ExxonMobil on Thursday said the repaired flash gas compressor is due back shortly from Germany and would bring an end to weeks of flaring of large quantities of natural gas and at the same time that equipment would be used as a model for a new and upgraded version.

“We will utilise these upgrades that we’ve made, install  the machine, run it,  monitor it closely, validate the update we have made for making further improvements that we are able to do with the new machine that we are not able to do on this one,” Production Manager of ExxonMobil Guyana, Mike Ryan told a virtual briefing.

He said the new compressor, which was ordered last year to be a spare, would now be used as a replacement when it arrived by year-end even if the repaired one works well. “The current plan right now is that it is not a spare; it is a new machine that will be replaced with the current one that’s going in,” he said.

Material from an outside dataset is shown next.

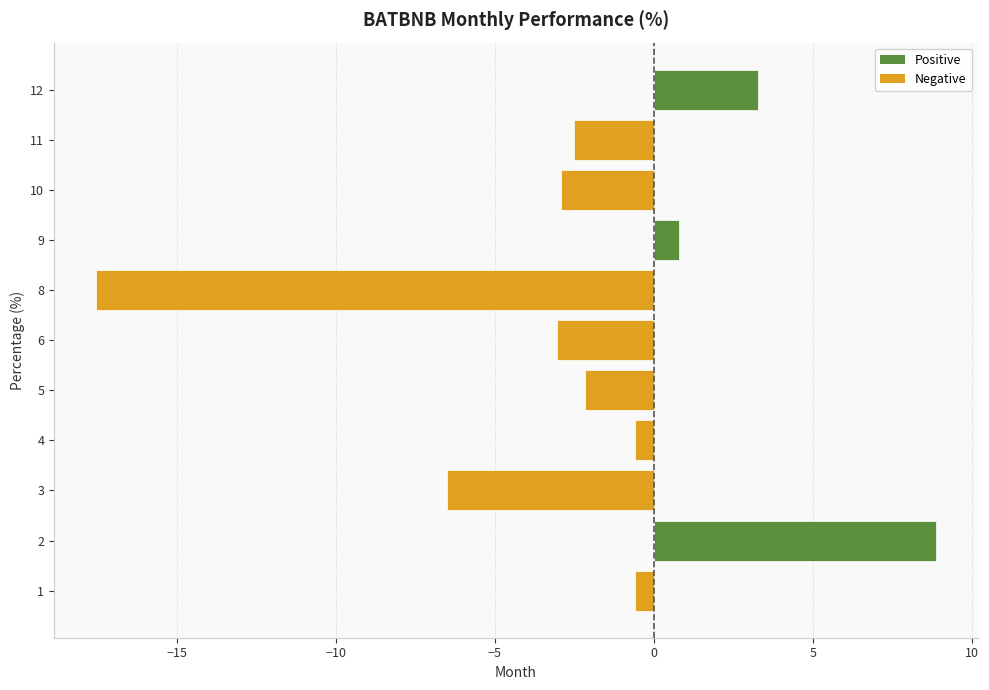

The value at 11 is -2.5. True or false?

True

The flash gas compressor was taken out of the Floating Production, Storage and Offloading (FPSO), Liza Destiny, and flown to the German manufacturer, MANN Solutions, several weeks ago after the rubber seal broke. The company hopes that the compressor would return to Guyana and be reinstalled by the end of March.

Mr. Ryan said his company has used that this recent inspection and upgrade to make a number of modifications to the existing compressor. He was confident that “it will operate better than it did in the past.”

The ExxonMobil official said the flash gas compressor was damaged because the shaft was vibrating abnormally along its length. Mr. Routledge suggested that the vibration problem might not have been altogether resolved. “What we are trying to work through is how do you eliminate that, both short-term and long-term for a lasting solution,” he said.

He dismissed suggestions in sections of the media that all ExxonMobil needed to do was to reduce production by 15,000 barrels per day to reduce the amount of natural gas that was being flared into the atmosphere.  “We cannot compress that low-pressure stream without the flash gas compressor no matter what the production level is  and so comments like that are not correct but in order for us to get back to pilot flare we need that flash gas compressor or we need to reduce production to zero,” Mr. Ryan added.

Concerning the amount of gas flaring that is allowable,  the President of ExxonMobil Alistair Routledge said mention of 14 billion cubic feet in the Environmental Impact Assessment (EIA) during the first 18 months of operation did not amount to a limit and was not enforceable. “We, for one, are not above that number and that number is not a permit commitment nor was it an allowance,” he said.

With ExxonMobil now about to flare 13 billion cubic feet of  natural gas since start-up in December, 2018, he said that would not harm the environment.

Mr. Routledge said that figure was generated by a third party consultant as a basis for the various consultations, even as he maintained that ExxonMobil’s target was to get back to pilot flare at less than one million cubic feet per day.

Mr. Routledge emphasised that the current level of flaring at 14 million cubic feet per day was within the EIA benchmarks. “The conclusions of the Environmental Impact Assessment remain valid today that this is not causing any significant damage to the environment,” he said.